Biodegradation of 3,3′,4,4′-tetrachlorobiphenyl by Sinorhizobium meliloti NM

• Published in: Bioresource technology Vol. 201; pp. 261 - 268
• Main Authors: Wang, Xiaomi, Teng, Ying, Luo, Yongming, Dick, Richard P.
• Format: Journal Article
• Language: English
• Published: England Elsevier Ltd 01.02.2016
• Subjects: Biodegradation; Biodegradation, Environmental - drug effects; Biofilm formation; Biofilms - drug effects; Gene Expression Regulation, Bacterial - drug effects; Genes, Bacterial; Kinetics; Metabolome - drug effects; PCB 77; Polychlorinated Biphenyls - metabolism; Polysorbates - pharmacology; Rhizobia; Sinorhizobium meliloti - genetics; Sinorhizobium meliloti - growth & development; Sinorhizobium meliloti - metabolism; Sinorhizobium meliloti - physiology; Substrate; Transcription, Genetic - drug effects; Biodegradation; Substrate; Rhizobia; PCB 77; Biofilm formation
• ISSN: 0960-8524; 1873-2976
• DOI: 10.1016/j.biortech.2015.11.056

•This report is the first on the degradation of PCB 77 by Sinorhizobium meliloti.•S. meliloti NM could effectively utilize PCB 77 (0.25–5mgL−1) as a sole substrate.•S. meliloti NM had maximum PCB 77 degradation in the presence of caffeic acid.•Additional substrates might promote PCB 77-degradation via biofilm formation.•The expression of benzoate metabolism-related genes was detected.

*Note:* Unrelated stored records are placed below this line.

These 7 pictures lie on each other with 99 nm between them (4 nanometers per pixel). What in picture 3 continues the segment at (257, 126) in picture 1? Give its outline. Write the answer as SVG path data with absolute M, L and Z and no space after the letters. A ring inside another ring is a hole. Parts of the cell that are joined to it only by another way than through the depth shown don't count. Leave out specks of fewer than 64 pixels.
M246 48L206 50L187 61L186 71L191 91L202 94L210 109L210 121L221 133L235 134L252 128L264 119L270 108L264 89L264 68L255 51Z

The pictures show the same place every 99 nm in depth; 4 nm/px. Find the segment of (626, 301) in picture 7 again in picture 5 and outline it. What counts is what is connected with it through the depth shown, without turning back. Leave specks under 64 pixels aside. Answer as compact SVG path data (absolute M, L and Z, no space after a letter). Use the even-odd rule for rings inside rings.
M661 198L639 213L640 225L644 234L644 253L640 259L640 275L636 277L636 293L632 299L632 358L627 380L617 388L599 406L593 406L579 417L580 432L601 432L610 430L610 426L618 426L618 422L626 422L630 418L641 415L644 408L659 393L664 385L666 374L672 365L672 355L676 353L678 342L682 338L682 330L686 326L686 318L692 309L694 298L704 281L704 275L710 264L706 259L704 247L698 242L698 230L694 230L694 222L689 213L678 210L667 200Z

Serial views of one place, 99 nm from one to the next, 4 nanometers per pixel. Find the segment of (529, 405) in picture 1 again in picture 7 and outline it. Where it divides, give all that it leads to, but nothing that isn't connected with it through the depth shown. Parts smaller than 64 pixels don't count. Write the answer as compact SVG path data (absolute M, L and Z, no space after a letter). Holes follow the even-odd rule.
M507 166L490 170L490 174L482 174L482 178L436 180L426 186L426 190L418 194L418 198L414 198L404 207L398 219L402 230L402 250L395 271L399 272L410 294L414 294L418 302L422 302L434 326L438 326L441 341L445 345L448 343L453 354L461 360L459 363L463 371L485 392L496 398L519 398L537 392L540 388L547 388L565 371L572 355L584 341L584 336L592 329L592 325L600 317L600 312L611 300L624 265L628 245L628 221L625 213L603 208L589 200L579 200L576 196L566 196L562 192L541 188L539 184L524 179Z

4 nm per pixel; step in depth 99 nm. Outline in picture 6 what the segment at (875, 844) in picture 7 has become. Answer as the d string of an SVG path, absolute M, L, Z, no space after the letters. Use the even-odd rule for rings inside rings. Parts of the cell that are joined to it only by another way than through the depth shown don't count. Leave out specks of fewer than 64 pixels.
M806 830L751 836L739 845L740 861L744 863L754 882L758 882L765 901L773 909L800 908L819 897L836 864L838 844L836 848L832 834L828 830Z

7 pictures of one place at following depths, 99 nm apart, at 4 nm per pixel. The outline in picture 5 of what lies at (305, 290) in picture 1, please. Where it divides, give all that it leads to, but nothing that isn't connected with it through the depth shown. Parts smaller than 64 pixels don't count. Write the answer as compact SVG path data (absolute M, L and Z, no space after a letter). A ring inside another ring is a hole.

A rhizobial strain, Sinorhizobium meliloti NM, could use 3,3′,4,4′-tetrachloro-biphenyl (PCB 77) as the sole carbon and energy source for growth in mineral salt medium. The degradation efficiency of PCB 77 by strain NM and the bacterial growth increased with a decrease in PCB 77 concentration (5–0.25mgL−1). The addition of secondary carbon sources, phenolic acids and one surfactant influenced PCB 77 degradation, rhizobial growth and biofilm formation. The highest degradation efficiency was observed in the presence of caffeic acid. Benzoate and chloride ions were detected as the PCB 77 metabolites. The up-regulation of benzoate metabolism-related gene expression was also observed using quantitative reverse transcription-polymerase chain reaction. This report is the first to demonstrate Sinorhizobium using coplanar tetrachlorobiphenyl as a sole carbon and energy source, indicating the potential wide benefit to the field of rhizobia-assisted bioremediation.